First announced in 2019, then approved for construction in July 2020, the Sky Studios complex from NBCUniversal, financial services firm Legal & General and Sky will be constructed by BAM Construct UK, which was appointed the contractor early this month. Housing 13 soundstages, the complex expected to open in 2022 is projected to attract £3 billion (US$4.1 billion) of production spend over its first five years of operation. “Overall, it is expected that Sky Studios Elstree will lead to the creation of over 2,000 jobs in the local area, including 900 during the construction phase and 1,500 once the studio is operational,” said a release from BAM, which noted the project’s goal of being the most sustainable film studio in the world. Site Selection’s ongoing coverage of the film and TV sector has included this 2019 look at the UK’s emerging entertainment production economy.

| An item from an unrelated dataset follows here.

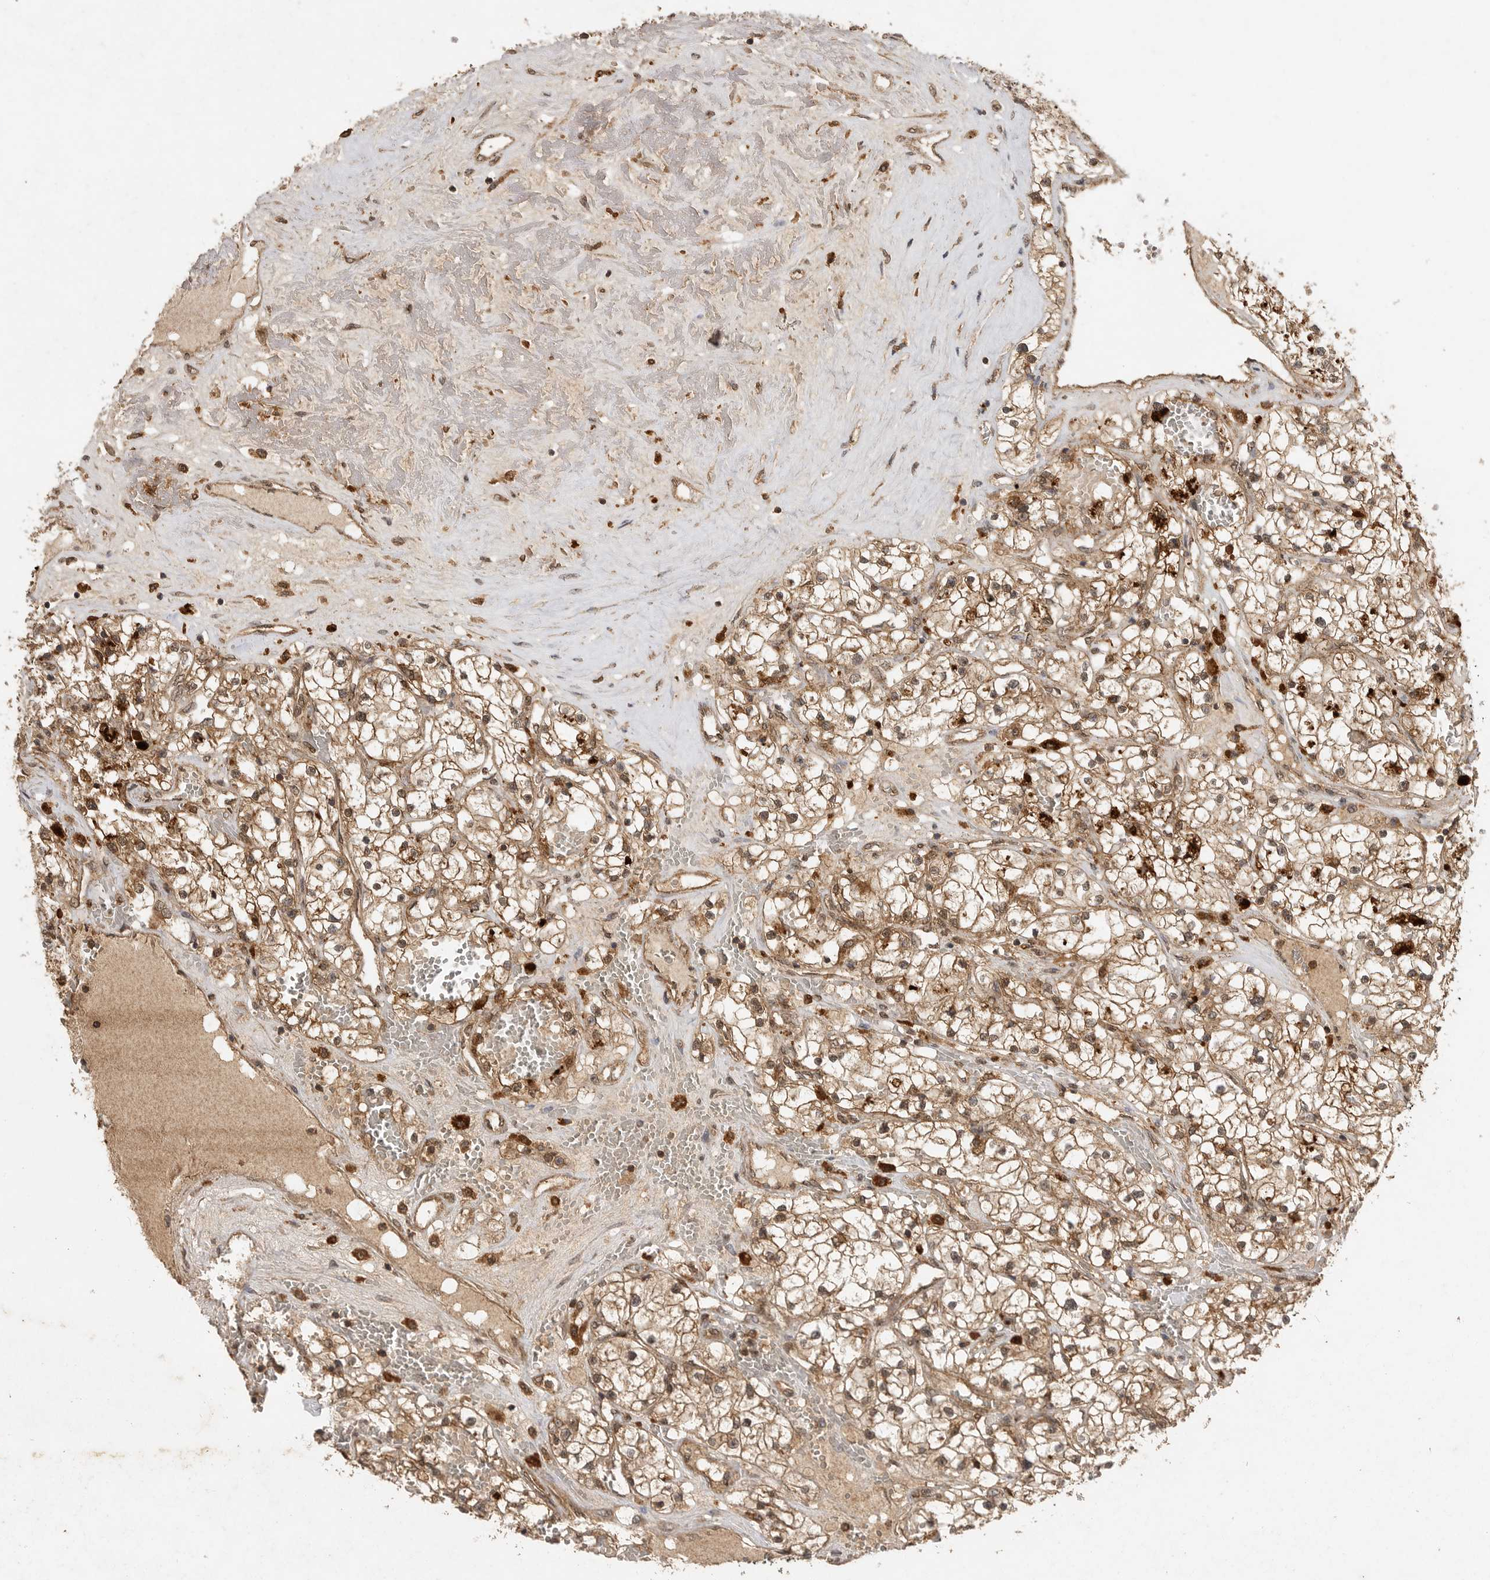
{"staining": {"intensity": "moderate", "quantity": ">75%", "location": "cytoplasmic/membranous,nuclear"}, "tissue": "renal cancer", "cell_type": "Tumor cells", "image_type": "cancer", "snomed": [{"axis": "morphology", "description": "Normal tissue, NOS"}, {"axis": "morphology", "description": "Adenocarcinoma, NOS"}, {"axis": "topography", "description": "Kidney"}], "caption": "This is an image of immunohistochemistry (IHC) staining of renal cancer, which shows moderate positivity in the cytoplasmic/membranous and nuclear of tumor cells.", "gene": "ICOSLG", "patient": {"sex": "male", "age": 68}}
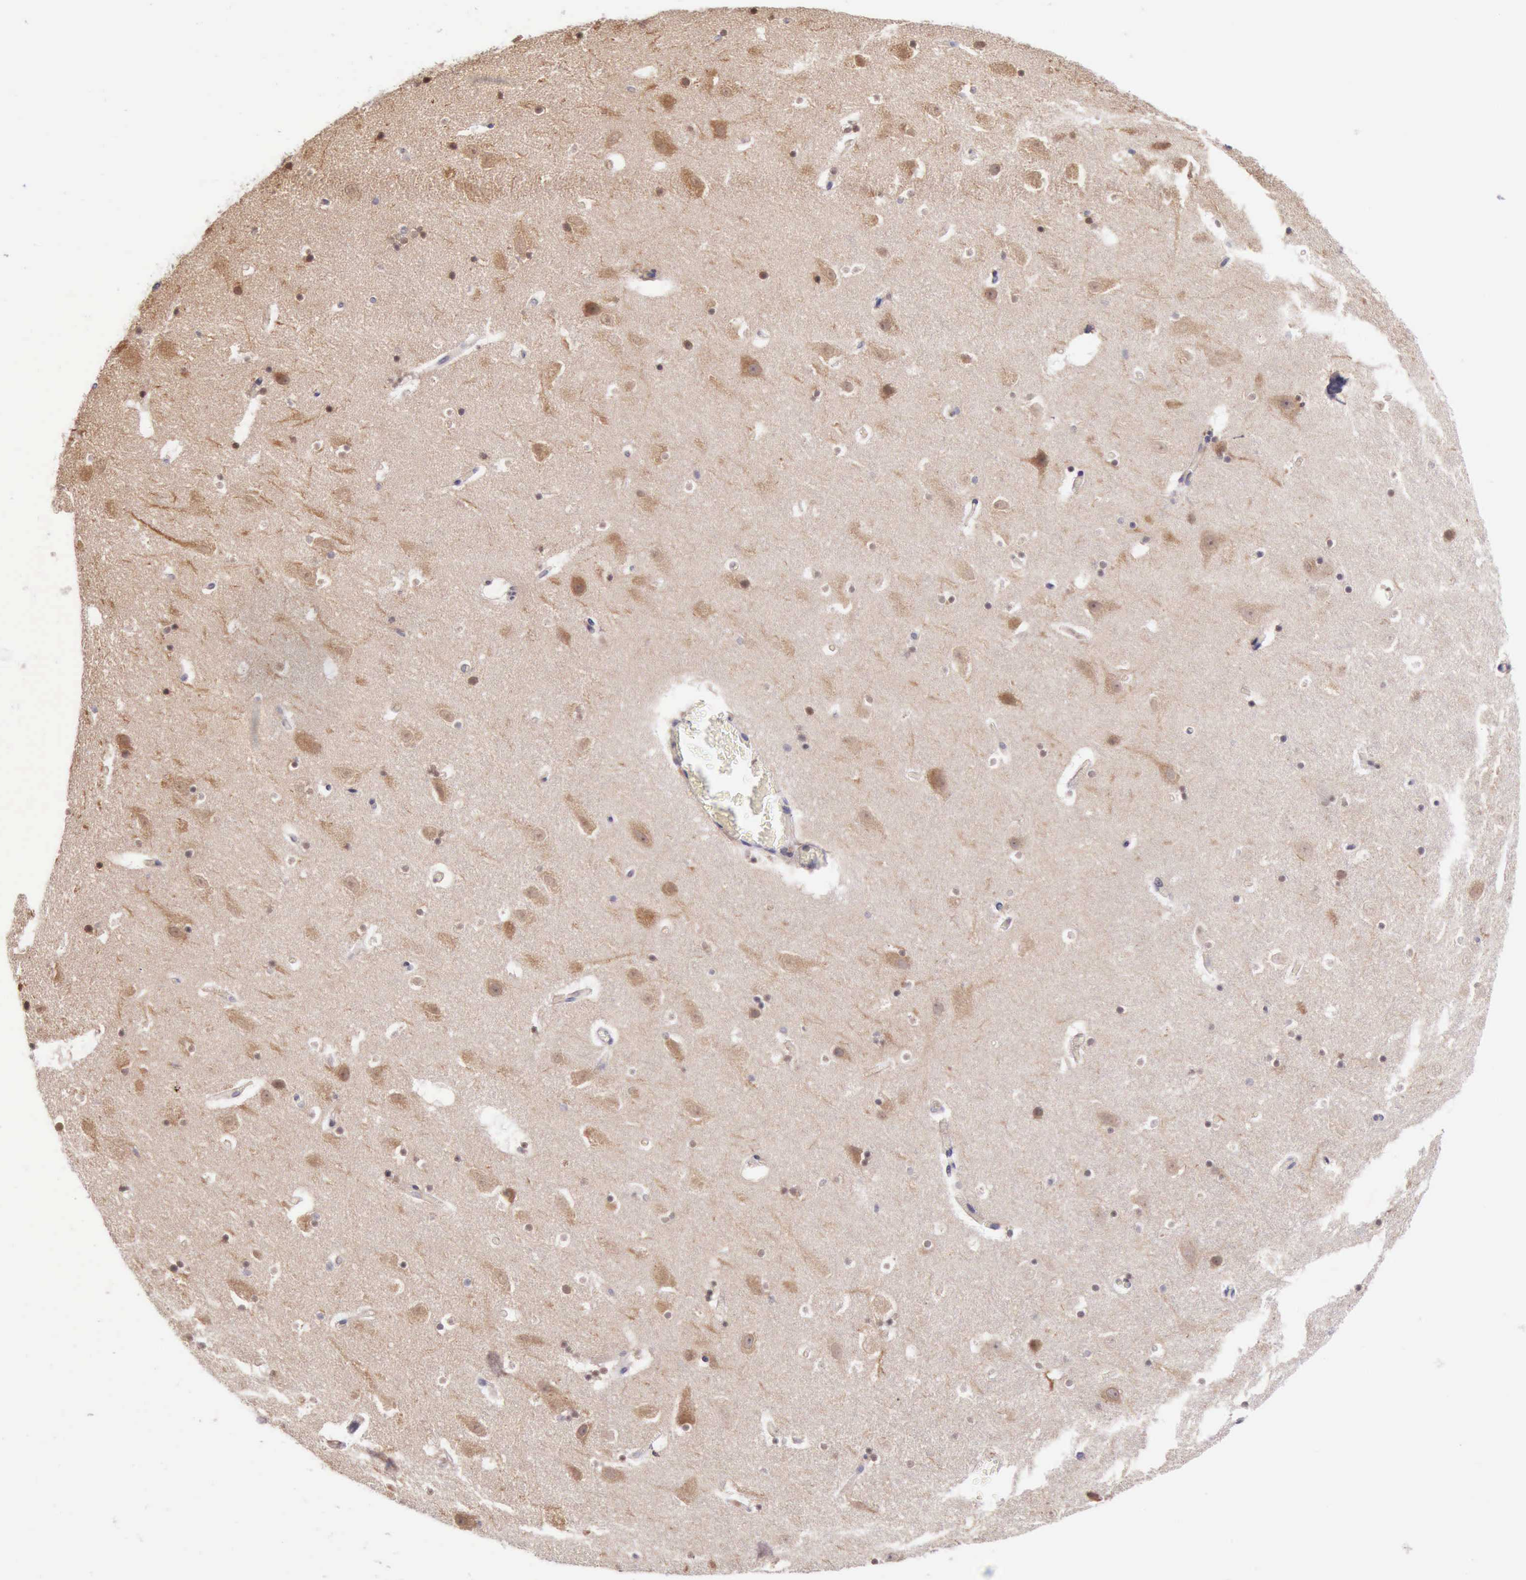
{"staining": {"intensity": "weak", "quantity": "25%-75%", "location": "cytoplasmic/membranous"}, "tissue": "hippocampus", "cell_type": "Glial cells", "image_type": "normal", "snomed": [{"axis": "morphology", "description": "Normal tissue, NOS"}, {"axis": "topography", "description": "Hippocampus"}], "caption": "Hippocampus stained with DAB (3,3'-diaminobenzidine) immunohistochemistry (IHC) shows low levels of weak cytoplasmic/membranous expression in approximately 25%-75% of glial cells.", "gene": "DNAJB7", "patient": {"sex": "male", "age": 45}}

The Alliance for Research on Regional Colleges has published “Strengthening Rural Anchor Institutions: Federal Policy Solutions for Rural Public Colleges and the Communities They Serve.” The report seeks to highlight the workforce training, healthcare infrastructure and economic development roles of 118 public colleges in rural communities, while also demonstrating how COVID-19 threatens their contributions unless policymakers act swiftly to support them. The ARRC’s home page for the report’s findings includes an interactive map linking readers to the data from all 118 institutions. One of those schools is Ferris State University in Big Rapids, Michigan, whose president David Eisler (pictured) told us in a 2019 white paper about the school hosting the nation’s largest undergraduate welding engineering technology program, Michigan’s largest pharmacy program and only optometry program, and a new industrial chemistry degree with a fermentation science concentration, in addition to a brewpub management associate degree, that support western Michigan’s growing brewery sector. “Throughout my 16-year tenure as president of Ferris State University,” President Eisler told us, “I have witnessed the culture of the region evolve, change and grow to make West Central Michigan one of the most desirable places to live, work, study and play.”
PHOTO OF THE DAY
Photo courtesy of ESA/Hubble & NASA, J. Lee and the PHANGS-HST Team
“Located in the constellation of Virgo (The Virgin), around 50 million light-years from Earth, the galaxy NGC 4535 is truly a stunning sight to behold,” said a January NASA release about this image taken from the NASA/ESA Hubble Space Telescope. The galaxy’s hazy appearance when viewed from a smaller telescope led amateur astronomer Leland S. Copeland to nickname it the “Lost Galaxy” in the 1950s.
This galaxy was studied as part of the Physics at High Angular resolution in Nearby GalaxieS (PHANGS) survey, which aims to clarify many of the links among cold gas clouds, star formation and the overall shape and other properties of galaxies. On January 11 the first release of the PHANGS-HST Collection was made publicly available.